1. historgram for tot_cases
2. historgram for conf_cases
3. historgram for prob_cases
4.3.2 Correlations
4.3.2.1 correlation between tot_cases and tot_death
- In this picture, We can see that the scattered points formed by tot_cases and tot_death present multiple curves shapes. And by observing these shapes, we can conclude that the overall relationship between these two data is proportional.
- In addition, if we observe the scatter plot in the figure, we can find that the scatter points are not completely concentrated together to form a sphere, but form multiple curves, starting from (0, 0). Such a result may reflect the relationship between the total number of diagnoses and the total number of deaths in different states, or it may be the influence of the season, which makes the image present such characteristics.
4.3.2.2 correlation between tot_cases and prob_death
- In this picture we can see that the scattered points also form many curves that are close to straight lines, instead of clustering into a cluster. The analysis of this situation is the same as the analysis in the first picture.
- What is worth noting is the scattered point set of two approximate horizontal lines in the figure. The following one reflects the situation that prob_death is 0 but tot_cases is not 0 happens many times. The above item reflects that when prob_death occurs with a high frequency between 0 and 1000, this situation is caused by filling the blank part of prob_death with the average value.

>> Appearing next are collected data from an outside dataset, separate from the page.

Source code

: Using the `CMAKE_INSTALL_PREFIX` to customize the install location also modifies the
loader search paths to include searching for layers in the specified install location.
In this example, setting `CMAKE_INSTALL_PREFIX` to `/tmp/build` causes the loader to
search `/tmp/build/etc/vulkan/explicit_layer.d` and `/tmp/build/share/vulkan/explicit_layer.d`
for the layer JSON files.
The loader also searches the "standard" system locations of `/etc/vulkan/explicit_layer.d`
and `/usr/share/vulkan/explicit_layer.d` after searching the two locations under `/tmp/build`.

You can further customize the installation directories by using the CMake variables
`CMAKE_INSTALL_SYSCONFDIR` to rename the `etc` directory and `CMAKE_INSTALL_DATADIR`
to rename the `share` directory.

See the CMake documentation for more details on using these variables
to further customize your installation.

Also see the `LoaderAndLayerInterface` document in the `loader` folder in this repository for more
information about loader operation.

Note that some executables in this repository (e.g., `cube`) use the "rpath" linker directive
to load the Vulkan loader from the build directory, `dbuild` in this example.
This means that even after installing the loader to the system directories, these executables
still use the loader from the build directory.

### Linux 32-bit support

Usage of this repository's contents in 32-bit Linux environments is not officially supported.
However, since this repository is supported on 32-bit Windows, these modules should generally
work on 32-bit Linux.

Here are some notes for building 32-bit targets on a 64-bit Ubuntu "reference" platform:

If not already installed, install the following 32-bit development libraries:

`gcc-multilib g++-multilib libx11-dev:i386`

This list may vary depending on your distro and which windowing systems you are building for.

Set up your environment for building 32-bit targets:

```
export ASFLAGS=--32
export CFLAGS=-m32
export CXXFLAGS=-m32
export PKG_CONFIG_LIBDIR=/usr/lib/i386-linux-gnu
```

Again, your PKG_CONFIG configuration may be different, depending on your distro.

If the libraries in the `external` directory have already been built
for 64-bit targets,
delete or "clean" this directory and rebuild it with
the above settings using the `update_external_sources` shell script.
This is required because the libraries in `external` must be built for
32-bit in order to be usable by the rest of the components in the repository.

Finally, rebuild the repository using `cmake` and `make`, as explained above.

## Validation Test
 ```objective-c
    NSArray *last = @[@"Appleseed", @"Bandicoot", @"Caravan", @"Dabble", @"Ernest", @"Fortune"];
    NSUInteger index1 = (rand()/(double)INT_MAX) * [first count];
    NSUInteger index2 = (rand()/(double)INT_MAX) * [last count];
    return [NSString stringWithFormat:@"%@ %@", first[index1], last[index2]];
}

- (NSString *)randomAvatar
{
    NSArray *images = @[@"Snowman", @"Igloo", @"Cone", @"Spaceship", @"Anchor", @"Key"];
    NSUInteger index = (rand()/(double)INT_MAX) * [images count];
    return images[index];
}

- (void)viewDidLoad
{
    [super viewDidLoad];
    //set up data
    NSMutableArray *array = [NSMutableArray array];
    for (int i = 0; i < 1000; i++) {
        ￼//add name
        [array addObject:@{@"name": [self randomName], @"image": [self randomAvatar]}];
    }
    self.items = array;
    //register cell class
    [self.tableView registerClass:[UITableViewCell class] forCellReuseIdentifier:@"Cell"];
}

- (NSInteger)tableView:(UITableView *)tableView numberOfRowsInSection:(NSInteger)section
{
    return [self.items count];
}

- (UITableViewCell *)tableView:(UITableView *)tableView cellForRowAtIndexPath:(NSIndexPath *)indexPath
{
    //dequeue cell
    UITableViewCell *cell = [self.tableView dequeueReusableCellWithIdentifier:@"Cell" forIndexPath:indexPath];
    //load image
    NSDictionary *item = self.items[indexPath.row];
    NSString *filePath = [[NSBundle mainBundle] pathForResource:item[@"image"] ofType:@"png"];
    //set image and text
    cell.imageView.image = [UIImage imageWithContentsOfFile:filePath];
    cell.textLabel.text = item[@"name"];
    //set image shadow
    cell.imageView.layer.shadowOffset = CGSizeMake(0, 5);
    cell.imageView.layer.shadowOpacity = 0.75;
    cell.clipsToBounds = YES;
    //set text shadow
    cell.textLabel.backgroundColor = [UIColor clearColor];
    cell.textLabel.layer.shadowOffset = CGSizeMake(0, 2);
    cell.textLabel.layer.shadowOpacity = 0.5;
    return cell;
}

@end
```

- The resaon for this method is: If we do not fill in, we will lose nearly half of the data , because it is time series data, if the data loses a long period of time, it will be difficult to compare the data characteristics of different time periods. For example, the influence of the season on the epidemic situation in a certain state.
4.3.2.3 correlation between tot_death and prob death
- In this picture, we can find that the relationship diagram between pro_death and tot_death is very close to the relationship diagram between pro_death and tot_cases. Since tot_death and tot_cases are close to a linear relationship, such a result can also be inferred.